The Afghan government yesterday urged Western nations to help recover millions of dollars smuggled abroad in what it called the “largest and most complex financial crime in the history” of the country.
A Kabul court on Tuesday jailed 20 people, including two senior executives, for their roles in the US$900 million fraud that caused the collapse of Kabul Bank in 2010.
Cash stolen from the bank through fake loans was used to buy property in Britain, Dubai, Switzerland and the US, and the Afghan Ministry of Finance said it was determined to recover the losses.
“With these verdicts we now expect our international partners to assist us in the confiscation and return of the stolen assets that are deposited or invested in different Western countries,” it said in a statement.
Former Kabul Bank chairman Sher Khan Farnoud and former chief executive officer Khalilullah Ferozi were given five-year prison terms.
Eighteen other officials were also convicted.
Authors of an independent inquiry into the fraud complained that the sentences were too light and that some of those convicted had little or no involvement in the crime.
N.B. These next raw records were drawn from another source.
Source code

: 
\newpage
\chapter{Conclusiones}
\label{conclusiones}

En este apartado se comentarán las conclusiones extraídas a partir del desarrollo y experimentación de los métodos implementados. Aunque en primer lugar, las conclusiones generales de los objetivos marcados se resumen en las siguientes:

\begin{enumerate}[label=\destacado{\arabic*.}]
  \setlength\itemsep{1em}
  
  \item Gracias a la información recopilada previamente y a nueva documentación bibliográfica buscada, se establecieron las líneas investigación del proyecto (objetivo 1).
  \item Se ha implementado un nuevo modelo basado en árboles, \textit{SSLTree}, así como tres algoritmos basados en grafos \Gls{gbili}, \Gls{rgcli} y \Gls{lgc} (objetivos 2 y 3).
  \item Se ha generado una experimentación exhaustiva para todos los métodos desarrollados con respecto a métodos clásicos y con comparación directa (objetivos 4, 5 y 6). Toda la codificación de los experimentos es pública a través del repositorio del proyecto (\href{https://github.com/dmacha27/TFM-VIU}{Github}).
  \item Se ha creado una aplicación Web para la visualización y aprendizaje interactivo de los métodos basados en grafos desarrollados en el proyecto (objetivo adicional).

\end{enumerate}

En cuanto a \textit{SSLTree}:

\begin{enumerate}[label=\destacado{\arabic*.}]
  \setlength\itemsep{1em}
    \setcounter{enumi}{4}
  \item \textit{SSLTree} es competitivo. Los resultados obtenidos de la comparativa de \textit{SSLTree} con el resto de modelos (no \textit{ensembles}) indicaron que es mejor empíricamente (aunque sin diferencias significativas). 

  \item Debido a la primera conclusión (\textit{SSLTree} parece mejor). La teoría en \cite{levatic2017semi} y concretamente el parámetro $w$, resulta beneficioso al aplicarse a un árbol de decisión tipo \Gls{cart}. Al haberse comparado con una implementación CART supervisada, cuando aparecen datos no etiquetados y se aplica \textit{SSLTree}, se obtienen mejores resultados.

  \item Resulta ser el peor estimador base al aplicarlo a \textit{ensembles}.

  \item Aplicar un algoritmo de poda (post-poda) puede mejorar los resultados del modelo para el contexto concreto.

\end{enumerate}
A brother of Afghan President Hamid Karzai and a brother of Vice President Marshal Mohammad Qasim Fahim were shareholders in the bank and are alleged to be linked to the scandal. They were not charged.
However, the ministry lauded the court’s ruling as proof that government corruption was being addressed.
“These verdicts show that Afghan legal institutions have the capacity and will to prosecute and adjudicate the most challenging criminal cases,” it said. “Many observers doubted that these prosecutions would ever go forward, much less come to a successful conclusion.”
It said the collapse of Kabul Bank, the largest in the country, had “cast doubt upon the sustainability of our growth and future prosperity,” but the convictions showed Afghanistan was facing up to its economic challenges.
The scale of the fraud, in which some cash was smuggled abroad in airline food trays, shocked Afghanistan’s donor nations and the IMF temporarily halted loans to the country.
Billions of dollars in aid have been pledged to help Afghanistan after NATO combat troops withdraw next year, but on the condition that high-level government corruption is brought under control.